— START Extract —
# Rig trip 1/6&7



## aquaholic (Oct 31, 2007)

Left Sunday with great weather at our backs and ran the 130 miles to West Neptune drill ship to find unlimited Blackfin Tuna using jigs, Moved around through out the night to the Resolute DS and Appomattox and tuna mountain, all blackfin. Little chilly that night on the bean bags, but warmed up nicely in the morning. Ran to Horn mountain and Marlin and found the 6 yellow fin! Caught on stretch plugs and jigs. great weather window for a smooth 45mph run back to Pensacola pass. :thumbsup:


----------



## aquaholic (Oct 31, 2007)

maybe somebody smarter than me can rotate a few of these pictures:thumbup:


----------



## FenderBender (Oct 2, 2007)

Nice job!!! Nothing like running all over the earth and then finding your YFT right close to home in the ghetto. Great report.


----------



## Realtor (Oct 1, 2007)

NIce!!!! Dang it,,, fought that decision, sort of wish you didnt post this.... kidding... good for you guys. Thanks for the report.


----------



## panhandlephinsphan (Aug 25, 2008)

THAT’S what I’m talkin about!! Woot! Very nice.thanksfor the report.


----------



## Jason (Oct 2, 2007)

Deck full....nice!!!!


----------



## cody&ryand (Oct 3, 2007)

Great trip thanks for the report


----------



## Bill Me (Oct 5, 2007)

Congratulations. Nice haul


----------



## Solace (Apr 23, 2009)

Well done. Awesome haul!


----------



## Cwmart10 (Apr 14, 2012)

Very nice. CONGRATS! And finally a rig report so thank you so much for sharing and posting


----------



## radcon91 (Nov 13, 2015)
— END Extract —
*Requests:*
**a)** Reproduce verbatim the part of the rig trip thread from "NIce!!!! Dang it,,, fought" up to and including "nice.thanksfor the report.".
**b)** In the rig trip thread, what were the yellowfin caught on?
— START Provided data —
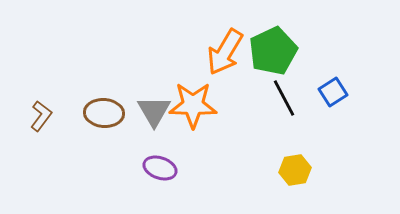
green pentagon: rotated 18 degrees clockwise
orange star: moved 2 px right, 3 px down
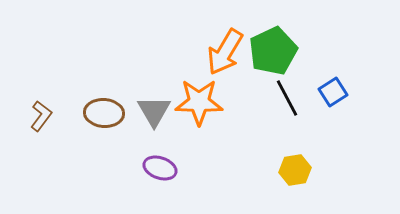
black line: moved 3 px right
orange star: moved 6 px right, 3 px up
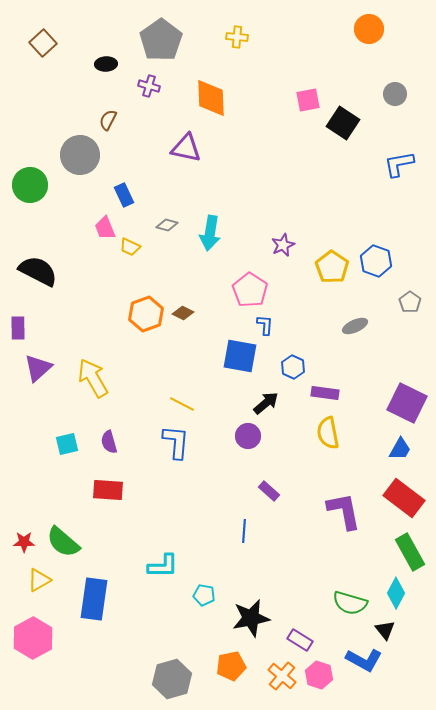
— END Provided data —
*Per-task outputs:*
**a)**
NIce!!!! Dang it,,, fought that decision, sort of wish you didnt post this.... kidding... good for you guys. Thanks for the report.


----------



## panhandlephinsphan (Aug 25, 2008)

THAT’S what I’m talkin about!! Woot! Very nice.thanksfor the report.

**b)** Stretch plugs and jigs.